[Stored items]
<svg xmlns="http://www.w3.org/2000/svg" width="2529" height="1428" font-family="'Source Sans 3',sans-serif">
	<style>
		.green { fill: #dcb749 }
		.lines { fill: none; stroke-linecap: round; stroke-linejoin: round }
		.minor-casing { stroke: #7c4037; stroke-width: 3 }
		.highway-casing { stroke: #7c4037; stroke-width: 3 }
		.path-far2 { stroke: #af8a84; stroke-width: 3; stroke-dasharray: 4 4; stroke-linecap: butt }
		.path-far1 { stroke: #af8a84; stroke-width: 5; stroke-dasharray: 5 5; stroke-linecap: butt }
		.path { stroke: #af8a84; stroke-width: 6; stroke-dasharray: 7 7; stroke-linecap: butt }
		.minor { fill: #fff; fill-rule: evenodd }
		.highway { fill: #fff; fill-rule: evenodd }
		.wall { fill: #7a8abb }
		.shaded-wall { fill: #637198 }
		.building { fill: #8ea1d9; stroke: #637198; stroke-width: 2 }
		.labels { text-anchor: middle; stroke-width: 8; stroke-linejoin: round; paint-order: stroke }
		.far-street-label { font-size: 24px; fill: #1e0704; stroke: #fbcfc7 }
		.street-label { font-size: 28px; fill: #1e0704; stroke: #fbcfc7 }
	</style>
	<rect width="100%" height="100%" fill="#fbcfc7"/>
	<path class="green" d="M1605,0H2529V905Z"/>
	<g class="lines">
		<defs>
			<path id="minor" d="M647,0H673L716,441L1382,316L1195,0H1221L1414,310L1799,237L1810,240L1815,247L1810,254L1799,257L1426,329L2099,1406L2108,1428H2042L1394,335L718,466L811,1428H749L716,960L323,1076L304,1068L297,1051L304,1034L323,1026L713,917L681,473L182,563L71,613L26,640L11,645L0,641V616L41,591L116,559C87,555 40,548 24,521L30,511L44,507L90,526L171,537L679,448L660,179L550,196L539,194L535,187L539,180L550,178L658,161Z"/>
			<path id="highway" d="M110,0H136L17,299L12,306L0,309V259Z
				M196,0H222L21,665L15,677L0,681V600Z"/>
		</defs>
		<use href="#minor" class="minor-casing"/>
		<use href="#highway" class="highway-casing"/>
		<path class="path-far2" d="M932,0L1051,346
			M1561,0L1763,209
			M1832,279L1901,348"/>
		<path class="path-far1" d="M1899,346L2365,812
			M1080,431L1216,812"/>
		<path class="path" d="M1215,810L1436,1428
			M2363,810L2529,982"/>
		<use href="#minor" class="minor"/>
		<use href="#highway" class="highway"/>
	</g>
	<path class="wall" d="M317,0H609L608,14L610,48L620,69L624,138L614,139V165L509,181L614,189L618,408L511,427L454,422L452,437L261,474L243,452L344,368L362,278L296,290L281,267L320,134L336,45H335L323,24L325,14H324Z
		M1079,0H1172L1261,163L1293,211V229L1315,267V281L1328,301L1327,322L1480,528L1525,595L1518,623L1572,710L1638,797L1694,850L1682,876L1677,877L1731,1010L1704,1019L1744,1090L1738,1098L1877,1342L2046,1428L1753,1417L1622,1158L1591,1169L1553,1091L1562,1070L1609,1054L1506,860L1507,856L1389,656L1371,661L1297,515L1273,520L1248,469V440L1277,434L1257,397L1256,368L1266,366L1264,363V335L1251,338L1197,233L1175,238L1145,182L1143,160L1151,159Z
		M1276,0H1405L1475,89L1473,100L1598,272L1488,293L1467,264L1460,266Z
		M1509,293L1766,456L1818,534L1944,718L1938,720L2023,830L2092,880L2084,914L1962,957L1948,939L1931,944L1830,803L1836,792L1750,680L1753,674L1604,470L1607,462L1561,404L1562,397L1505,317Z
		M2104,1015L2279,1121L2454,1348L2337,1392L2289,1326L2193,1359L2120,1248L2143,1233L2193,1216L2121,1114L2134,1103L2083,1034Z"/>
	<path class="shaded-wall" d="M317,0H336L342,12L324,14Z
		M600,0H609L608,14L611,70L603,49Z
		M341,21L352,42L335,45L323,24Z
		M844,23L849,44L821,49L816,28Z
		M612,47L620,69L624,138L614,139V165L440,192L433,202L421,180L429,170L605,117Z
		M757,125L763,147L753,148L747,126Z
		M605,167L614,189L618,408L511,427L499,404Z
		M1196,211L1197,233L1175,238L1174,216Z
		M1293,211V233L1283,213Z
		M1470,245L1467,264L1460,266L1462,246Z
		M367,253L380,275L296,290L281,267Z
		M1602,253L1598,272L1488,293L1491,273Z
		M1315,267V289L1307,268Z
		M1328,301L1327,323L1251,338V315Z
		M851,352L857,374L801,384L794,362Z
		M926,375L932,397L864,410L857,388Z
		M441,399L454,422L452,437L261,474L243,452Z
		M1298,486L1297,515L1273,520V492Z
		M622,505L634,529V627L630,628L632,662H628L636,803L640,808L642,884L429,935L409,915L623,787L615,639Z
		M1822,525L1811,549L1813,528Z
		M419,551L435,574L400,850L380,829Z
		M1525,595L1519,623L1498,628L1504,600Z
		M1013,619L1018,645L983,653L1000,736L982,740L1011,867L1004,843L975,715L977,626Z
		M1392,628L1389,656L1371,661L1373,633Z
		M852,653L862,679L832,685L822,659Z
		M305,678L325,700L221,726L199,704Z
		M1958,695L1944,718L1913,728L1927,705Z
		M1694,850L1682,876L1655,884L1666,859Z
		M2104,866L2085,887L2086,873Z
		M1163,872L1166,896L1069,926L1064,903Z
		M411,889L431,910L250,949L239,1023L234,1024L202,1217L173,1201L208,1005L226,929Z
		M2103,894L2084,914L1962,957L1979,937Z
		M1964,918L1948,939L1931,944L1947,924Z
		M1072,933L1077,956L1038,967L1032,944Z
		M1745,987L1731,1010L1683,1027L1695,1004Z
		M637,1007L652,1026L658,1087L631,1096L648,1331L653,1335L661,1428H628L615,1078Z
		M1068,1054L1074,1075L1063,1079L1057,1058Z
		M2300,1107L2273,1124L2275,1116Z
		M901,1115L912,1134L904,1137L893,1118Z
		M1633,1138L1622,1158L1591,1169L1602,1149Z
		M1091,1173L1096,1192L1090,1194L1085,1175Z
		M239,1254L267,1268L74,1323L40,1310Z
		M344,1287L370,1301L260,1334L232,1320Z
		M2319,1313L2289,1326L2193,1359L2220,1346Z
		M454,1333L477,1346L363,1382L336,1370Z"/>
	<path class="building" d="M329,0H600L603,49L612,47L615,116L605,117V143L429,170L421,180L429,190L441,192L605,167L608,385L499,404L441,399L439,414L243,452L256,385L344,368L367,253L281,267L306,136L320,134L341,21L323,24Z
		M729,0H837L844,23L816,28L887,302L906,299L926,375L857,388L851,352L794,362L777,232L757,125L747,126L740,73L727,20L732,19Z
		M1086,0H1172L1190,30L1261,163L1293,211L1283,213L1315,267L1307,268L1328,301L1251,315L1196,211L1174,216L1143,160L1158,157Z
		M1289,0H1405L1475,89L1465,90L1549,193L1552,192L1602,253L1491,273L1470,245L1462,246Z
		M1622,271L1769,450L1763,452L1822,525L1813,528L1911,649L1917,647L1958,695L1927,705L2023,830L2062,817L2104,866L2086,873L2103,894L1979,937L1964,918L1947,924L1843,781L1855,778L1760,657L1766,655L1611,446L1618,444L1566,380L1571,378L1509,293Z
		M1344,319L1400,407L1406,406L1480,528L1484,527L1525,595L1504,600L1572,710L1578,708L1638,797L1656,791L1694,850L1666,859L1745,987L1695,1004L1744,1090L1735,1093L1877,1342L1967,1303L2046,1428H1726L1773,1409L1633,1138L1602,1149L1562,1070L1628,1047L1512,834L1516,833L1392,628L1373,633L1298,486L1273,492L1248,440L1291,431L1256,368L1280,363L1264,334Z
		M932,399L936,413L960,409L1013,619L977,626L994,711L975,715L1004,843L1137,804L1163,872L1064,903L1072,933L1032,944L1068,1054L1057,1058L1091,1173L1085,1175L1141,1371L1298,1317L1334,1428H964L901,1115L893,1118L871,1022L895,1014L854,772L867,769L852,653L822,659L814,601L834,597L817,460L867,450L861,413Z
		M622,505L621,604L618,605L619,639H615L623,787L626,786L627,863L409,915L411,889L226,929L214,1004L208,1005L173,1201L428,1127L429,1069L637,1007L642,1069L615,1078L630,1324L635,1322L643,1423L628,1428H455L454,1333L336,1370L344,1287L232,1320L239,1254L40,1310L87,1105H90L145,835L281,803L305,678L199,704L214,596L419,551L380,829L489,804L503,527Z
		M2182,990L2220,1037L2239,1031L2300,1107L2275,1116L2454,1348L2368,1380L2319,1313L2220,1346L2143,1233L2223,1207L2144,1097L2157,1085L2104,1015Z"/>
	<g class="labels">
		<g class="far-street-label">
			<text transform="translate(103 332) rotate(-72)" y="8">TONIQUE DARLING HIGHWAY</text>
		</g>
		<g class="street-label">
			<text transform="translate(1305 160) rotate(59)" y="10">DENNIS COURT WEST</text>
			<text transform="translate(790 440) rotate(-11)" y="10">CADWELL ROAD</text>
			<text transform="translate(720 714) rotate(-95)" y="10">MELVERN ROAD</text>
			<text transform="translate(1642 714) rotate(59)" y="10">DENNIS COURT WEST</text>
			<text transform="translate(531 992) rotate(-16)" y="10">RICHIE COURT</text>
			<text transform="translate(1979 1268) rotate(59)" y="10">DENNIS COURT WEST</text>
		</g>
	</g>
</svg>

▸ Directions
Return each line of the records above in which the word "lines" occurs.

▸ Output of the exercise
		.lines { fill: none; stroke-linecap: round; stroke-linejoin: round }
	<g class="lines">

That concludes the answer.